My goal was one DIY a month and I read koala’s needing mittens for care after brush fires in Australia. I followed this pattern and they currently don't need any more but I still wanted to help! The mittens help them heal and protect the burn creams when rubbed on their burnt paws. One of the supplies needed was 100% cotton fabric. The only 100% cotton I have is one of Max’s onesie and it’s the first thing that came to mind. Did I want to go all the way to Joann’s to limp around to find it or do I use what I have? Do I really want to use what I have? Something told me to do it and so happy I followed that conviction.
I know it’s a onesie and it doesn’t seem like a big deal , but it’s not just a cotton onesie- This onesie represents so much and I keep telling myself it is nothing but a piece of fabric. But if I’m being honest with myself and my grief, it’s not just a piece of fabric, it’s a lifetime of planning, dirty diapers, baby detergent, night feedings, first steps, a first birthday, junior high graduation, a first girlfriend- my mind goes on and on to what could have been. And I could let this one go and just put it back in his closet and pretend to hold on to something that will never be. Or I could do something in his honor.
I kept giving myself pep talks as I cut it.
“It’s a dumb onesie and he was too fat for it anyways”
And I even bartered with myself “Do koala’s really need these?”
Seriously. The things a crazy grieving mother will say is hilarious and sad.

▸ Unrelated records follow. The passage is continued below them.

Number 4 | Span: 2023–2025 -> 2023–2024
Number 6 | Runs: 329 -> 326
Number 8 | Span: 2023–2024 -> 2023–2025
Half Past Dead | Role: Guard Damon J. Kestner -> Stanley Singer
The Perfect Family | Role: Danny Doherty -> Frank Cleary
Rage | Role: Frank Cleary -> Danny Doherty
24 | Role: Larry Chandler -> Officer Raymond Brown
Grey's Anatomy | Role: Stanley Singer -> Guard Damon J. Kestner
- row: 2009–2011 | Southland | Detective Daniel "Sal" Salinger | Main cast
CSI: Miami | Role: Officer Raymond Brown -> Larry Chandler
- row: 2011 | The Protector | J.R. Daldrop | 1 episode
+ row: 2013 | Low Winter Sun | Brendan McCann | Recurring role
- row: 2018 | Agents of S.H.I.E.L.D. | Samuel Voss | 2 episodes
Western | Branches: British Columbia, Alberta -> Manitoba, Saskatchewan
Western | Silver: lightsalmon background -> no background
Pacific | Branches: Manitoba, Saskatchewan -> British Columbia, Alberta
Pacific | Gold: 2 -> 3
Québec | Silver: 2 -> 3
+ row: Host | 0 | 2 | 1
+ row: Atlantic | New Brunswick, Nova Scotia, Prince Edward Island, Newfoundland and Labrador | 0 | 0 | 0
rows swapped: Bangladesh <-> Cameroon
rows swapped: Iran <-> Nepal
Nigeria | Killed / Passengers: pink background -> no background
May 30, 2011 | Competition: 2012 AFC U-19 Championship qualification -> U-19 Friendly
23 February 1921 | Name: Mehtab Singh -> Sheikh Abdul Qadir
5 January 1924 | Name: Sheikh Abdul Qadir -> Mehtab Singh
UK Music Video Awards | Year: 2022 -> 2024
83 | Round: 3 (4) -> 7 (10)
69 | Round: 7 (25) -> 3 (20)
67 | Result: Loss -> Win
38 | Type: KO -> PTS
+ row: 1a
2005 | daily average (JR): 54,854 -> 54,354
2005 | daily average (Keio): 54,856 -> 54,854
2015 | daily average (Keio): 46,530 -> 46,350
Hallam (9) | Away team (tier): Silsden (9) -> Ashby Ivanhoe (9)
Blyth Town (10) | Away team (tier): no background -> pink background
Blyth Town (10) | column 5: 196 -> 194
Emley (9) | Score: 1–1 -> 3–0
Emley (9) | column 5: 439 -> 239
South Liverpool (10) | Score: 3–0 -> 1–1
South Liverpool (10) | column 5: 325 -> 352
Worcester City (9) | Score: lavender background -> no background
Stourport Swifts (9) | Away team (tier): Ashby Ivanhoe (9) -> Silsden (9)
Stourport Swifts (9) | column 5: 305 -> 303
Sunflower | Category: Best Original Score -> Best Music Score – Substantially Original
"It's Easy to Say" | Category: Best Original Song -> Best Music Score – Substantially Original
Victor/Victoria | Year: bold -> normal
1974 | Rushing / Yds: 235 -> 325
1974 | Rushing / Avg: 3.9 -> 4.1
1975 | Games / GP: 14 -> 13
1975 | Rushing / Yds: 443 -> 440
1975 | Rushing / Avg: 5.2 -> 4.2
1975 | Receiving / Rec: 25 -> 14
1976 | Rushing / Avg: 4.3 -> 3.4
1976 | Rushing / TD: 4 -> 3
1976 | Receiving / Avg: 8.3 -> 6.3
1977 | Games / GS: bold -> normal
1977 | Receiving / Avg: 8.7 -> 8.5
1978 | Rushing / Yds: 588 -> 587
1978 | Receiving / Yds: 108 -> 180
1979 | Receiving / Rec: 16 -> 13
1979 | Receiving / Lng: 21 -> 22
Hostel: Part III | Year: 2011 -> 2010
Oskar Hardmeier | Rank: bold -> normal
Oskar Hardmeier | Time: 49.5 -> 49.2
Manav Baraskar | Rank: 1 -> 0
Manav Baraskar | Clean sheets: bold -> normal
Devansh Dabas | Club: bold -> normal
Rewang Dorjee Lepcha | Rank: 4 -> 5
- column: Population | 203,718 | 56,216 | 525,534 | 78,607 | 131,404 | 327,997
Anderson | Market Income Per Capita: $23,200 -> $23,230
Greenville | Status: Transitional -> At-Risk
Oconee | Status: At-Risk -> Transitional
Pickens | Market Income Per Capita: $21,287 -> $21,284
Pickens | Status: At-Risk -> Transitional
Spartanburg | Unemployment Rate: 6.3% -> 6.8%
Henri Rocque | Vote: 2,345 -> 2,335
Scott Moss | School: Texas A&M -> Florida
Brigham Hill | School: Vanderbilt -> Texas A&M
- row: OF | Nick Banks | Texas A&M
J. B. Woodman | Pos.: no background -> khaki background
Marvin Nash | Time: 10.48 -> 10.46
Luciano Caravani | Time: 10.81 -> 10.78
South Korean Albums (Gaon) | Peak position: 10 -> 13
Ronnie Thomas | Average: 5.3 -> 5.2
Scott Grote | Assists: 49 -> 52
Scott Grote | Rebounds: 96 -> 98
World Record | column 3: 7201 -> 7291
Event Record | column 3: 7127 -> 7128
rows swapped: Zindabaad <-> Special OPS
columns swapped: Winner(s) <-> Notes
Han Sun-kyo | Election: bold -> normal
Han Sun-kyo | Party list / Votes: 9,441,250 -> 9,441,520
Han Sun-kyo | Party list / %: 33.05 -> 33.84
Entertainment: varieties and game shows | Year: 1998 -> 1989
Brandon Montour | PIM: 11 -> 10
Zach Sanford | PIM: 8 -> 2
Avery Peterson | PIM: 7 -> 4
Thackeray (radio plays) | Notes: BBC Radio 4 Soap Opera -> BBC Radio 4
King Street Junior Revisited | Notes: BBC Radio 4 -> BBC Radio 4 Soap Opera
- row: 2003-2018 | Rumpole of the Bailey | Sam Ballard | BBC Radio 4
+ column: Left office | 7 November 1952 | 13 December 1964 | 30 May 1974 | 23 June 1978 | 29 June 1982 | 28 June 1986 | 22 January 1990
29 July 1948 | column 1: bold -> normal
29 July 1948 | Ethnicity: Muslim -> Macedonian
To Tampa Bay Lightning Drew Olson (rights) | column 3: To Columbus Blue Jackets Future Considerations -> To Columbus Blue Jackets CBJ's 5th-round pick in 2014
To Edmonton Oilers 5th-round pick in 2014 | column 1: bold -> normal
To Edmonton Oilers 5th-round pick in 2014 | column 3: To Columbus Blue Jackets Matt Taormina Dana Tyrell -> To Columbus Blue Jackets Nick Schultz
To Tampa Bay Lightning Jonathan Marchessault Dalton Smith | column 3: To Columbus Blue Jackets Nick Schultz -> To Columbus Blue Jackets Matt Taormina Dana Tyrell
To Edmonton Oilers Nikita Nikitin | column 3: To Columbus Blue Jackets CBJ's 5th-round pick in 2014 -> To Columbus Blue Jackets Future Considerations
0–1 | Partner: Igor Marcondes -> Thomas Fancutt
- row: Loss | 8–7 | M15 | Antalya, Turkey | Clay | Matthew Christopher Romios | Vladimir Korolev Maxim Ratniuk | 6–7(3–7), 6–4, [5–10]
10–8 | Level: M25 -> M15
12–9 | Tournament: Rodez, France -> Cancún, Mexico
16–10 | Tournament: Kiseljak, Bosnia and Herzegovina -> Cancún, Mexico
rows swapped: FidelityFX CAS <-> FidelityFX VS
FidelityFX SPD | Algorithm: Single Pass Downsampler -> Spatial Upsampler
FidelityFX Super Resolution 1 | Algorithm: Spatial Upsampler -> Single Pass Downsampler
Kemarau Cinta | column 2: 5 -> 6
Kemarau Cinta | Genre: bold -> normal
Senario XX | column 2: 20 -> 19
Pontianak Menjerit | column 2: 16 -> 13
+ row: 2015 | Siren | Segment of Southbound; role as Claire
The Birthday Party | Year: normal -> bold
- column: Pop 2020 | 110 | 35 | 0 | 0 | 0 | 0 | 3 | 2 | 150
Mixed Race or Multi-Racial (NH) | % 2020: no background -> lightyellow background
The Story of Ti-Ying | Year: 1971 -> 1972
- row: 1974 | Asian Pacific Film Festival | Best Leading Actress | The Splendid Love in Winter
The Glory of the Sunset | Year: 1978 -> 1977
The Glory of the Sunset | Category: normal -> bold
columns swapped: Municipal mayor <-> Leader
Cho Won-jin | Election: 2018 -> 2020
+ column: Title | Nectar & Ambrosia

It would take me longer to set up my sewing machine than it would to do it by hand. When I was done I looked at the stitches it represented all of my grief. Cheesy but this is what it was. That tiny mitten told my story. Some stitches were so messy I didn’t want to look at them, some of them were so perfectly aligned and unexpectedly got crooked. Regardless of what the lines looked like, they held together something that was important that had nothing to do with me. And giving my grief to that means so much more.